At the North American International Auto Show (NAIAS) here in Detroit, Ford Motor Co. rolled out a family of turbo-charged engines capable of boosting performance and fuel efficiency.
Known as EcoBoost, the new engine line could see use on as many as half a million Ford vehicles. The giant automaker claims the new design will boost fuel efficiency by as much as 20 percent in its vehicles. Moreover, Ford engineers at the show here said smaller EcoBoost engines will be capable of replacing larger predecessors.
“Now we can use a V6 where we would have used a V8, and a four-cylinder instead of a V6,” said Dan Kapp, director of powertrain research and advanced engineering for Ford.

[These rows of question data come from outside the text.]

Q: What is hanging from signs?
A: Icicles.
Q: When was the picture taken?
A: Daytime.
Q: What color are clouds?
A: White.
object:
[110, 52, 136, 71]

Kapp stated that a 3.5-liter EcoBoost will crank out 340 lb-ft of torque, the same as one of the company’s V8s already in use. It also yields a 2-mpg fuel-economy advantage over the V8.
“The brilliance of it is that you get all that torque, all the way down to the 1,500-rpm range,” Kapp said. “It has this very flat torque curve that gives you better performance.”

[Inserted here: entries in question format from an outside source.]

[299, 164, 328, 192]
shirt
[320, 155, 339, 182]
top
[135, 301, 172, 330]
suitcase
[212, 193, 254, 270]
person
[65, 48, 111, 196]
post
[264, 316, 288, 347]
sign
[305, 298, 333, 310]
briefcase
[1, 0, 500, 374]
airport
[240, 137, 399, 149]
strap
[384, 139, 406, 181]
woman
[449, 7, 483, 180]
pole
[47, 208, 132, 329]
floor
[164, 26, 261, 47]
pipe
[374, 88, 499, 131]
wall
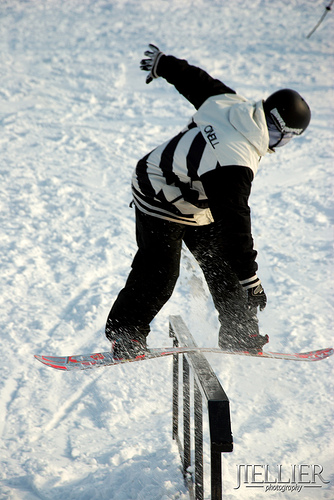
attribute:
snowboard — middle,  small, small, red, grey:
[29, 342, 333, 371]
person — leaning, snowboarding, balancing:
[100, 42, 313, 358]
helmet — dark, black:
[263, 89, 312, 149]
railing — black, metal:
[160, 311, 238, 498]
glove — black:
[243, 278, 270, 312]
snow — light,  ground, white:
[2, 3, 331, 498]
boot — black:
[216, 311, 276, 355]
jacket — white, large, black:
[132, 52, 272, 290]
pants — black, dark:
[106, 207, 265, 327]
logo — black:
[201, 125, 221, 150]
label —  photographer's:
[232, 461, 329, 492]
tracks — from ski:
[3, 261, 111, 428]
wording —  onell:
[202, 123, 220, 149]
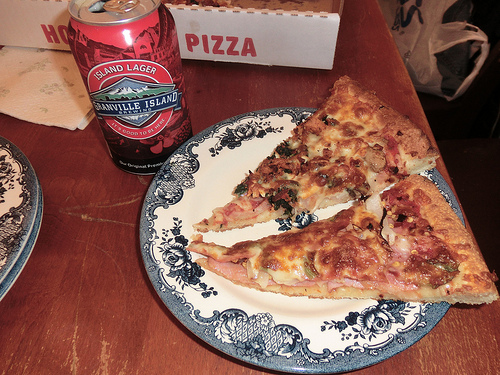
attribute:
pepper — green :
[301, 252, 320, 278]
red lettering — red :
[186, 19, 334, 77]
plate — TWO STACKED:
[0, 134, 40, 288]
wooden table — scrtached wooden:
[22, 119, 169, 348]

Ford engineers achieved these improvements by combining turbo-charging with gasoline direct injection. Turbo-charging, in which heat energy from the exhaust is used to spin a turbine, has long been a traditional method for improving engine output in automobiles, but has often been linked to a “turbo-lag” phenomenon that causes engines to not perform as well at lower rpms. By simultaneously injecting gasoline directly into the engine’s combustion chamber, however, Ford engineers were able to vastly reduce turbolag. As a result, the new engine family can increase flow to the turbine, even at lower engine revolutions.

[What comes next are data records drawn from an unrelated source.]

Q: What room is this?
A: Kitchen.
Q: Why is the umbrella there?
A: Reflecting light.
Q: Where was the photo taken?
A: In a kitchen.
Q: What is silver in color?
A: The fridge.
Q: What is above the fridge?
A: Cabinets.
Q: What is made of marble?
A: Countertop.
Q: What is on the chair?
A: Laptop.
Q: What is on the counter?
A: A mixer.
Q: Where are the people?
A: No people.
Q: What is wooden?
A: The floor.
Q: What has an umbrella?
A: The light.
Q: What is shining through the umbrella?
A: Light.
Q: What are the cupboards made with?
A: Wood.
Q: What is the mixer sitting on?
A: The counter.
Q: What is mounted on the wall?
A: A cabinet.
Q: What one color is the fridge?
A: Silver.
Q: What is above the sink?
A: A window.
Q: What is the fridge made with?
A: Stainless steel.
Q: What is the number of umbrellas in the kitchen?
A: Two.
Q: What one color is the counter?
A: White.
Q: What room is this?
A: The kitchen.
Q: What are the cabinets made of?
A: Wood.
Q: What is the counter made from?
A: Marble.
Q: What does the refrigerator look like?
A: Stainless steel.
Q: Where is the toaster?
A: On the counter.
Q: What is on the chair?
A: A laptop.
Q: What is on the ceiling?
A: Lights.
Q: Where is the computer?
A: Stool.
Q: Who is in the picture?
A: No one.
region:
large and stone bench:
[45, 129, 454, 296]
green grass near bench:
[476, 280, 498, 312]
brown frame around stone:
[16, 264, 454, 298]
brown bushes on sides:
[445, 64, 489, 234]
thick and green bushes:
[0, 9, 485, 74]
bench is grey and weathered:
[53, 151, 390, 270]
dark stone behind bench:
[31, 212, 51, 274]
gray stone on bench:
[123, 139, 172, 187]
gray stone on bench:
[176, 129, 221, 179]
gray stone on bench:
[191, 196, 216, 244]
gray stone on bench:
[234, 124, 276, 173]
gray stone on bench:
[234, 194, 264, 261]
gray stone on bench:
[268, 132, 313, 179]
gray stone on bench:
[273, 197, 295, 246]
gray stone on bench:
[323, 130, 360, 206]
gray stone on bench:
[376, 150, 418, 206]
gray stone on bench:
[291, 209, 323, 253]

“It allows us to reduce engine displacement by as much as 30 to 40 percent,” Kapp said.
Ford plans to introduce the new engine concept in the 2009 Lincoln MKS.
Unlike many new automotive engine families, which require massive re-tooling of engine transfer lines, EcoBoost also offers the advantage of not requiring significant changes in its production plants. That’s important for Ford, because building a new engine production line from scratch can cost as much as $400 million by some estimates.
“We can deploy this technology onto the existing engine architectures, so we don’t have to make a massive investment in re-tooling of the production lines,” Kapp said.